Concerning the caregiver, you're right that it would be possible to exempt periods of caregiving. I presume that one needs a non-obtrusive administrative routine to figure out when people are caregiving and when they're not, but if you can overcome that problem, you could probably do it.
Having to draw down your RRSP accumulations by age 90 is a case of just not having caught up with the evolution of changing mortality. Indeed, I was going to mention, in the unedited version of my comments, that there are a number of things we don't know about RRSPs and defined contribution plans. One of them is that we don't know what actual experience people have drawing them down on their own. We don't know whether people run out of money before they reach the end of their lives or whether they're actually being too cautious. It's one of those important things that we should know more about and don't, especially since there are more of these arrangements in place.

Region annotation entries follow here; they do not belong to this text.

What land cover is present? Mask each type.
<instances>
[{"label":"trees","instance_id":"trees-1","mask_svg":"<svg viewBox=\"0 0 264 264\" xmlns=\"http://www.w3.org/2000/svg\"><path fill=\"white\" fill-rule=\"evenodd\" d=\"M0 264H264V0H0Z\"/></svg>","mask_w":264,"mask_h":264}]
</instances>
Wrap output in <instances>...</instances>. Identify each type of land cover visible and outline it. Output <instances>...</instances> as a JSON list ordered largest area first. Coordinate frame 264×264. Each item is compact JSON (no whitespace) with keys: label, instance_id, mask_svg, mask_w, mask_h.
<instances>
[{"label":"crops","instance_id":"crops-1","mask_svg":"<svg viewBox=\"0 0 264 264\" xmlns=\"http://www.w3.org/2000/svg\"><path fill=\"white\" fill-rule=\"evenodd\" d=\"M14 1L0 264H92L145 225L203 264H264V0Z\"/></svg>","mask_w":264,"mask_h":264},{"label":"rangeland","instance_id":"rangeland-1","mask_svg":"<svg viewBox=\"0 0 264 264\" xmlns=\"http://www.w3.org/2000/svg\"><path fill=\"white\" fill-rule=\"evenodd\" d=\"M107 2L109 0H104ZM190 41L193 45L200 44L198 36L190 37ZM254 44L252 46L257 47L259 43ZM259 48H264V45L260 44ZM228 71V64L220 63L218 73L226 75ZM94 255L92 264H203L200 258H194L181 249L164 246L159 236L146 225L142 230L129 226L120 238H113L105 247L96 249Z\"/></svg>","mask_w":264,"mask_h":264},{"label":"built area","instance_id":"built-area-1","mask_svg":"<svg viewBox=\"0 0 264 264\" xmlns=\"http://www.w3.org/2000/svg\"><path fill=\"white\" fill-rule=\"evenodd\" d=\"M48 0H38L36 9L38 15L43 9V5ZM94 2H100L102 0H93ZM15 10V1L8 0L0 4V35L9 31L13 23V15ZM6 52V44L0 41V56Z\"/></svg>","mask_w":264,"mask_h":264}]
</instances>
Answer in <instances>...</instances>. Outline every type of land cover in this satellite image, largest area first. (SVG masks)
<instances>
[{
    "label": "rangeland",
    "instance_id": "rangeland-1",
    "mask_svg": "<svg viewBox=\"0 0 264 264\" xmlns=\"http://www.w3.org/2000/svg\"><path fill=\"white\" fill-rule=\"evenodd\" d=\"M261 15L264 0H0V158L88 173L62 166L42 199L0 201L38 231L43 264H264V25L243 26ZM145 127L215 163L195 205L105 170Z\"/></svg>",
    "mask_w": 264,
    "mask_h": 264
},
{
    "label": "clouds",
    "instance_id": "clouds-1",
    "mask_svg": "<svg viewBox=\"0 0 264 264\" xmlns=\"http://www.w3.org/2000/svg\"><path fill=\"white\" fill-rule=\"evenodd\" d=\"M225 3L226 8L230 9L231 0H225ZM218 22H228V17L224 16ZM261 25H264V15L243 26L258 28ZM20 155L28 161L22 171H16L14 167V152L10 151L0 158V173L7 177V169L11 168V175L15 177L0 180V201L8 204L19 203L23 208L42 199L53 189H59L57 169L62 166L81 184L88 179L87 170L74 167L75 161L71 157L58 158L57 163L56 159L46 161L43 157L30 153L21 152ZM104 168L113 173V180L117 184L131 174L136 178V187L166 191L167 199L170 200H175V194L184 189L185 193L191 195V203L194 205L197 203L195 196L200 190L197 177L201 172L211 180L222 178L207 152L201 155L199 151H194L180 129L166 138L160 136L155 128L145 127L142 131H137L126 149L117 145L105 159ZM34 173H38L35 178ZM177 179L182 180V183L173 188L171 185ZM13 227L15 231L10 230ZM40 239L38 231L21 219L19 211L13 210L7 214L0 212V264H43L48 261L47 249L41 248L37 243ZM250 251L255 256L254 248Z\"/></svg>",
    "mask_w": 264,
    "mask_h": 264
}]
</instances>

Finally, I think your comments on the tax-back rate under GIS are very important, not only in terms of the incentives people have to save before retirement, but incentives people have to work after they're retired, if they're on low income. It's also an area wherein you have a real tension between what you might want to do for fiscal reasons and what you might want to do to have a good benefit design. You relieve those problems, of course, if you boost OAS and scale back GIS, but then you have a lot more money flowing through your public accounts, and that creates problems of it own. So you have a real dilemma here.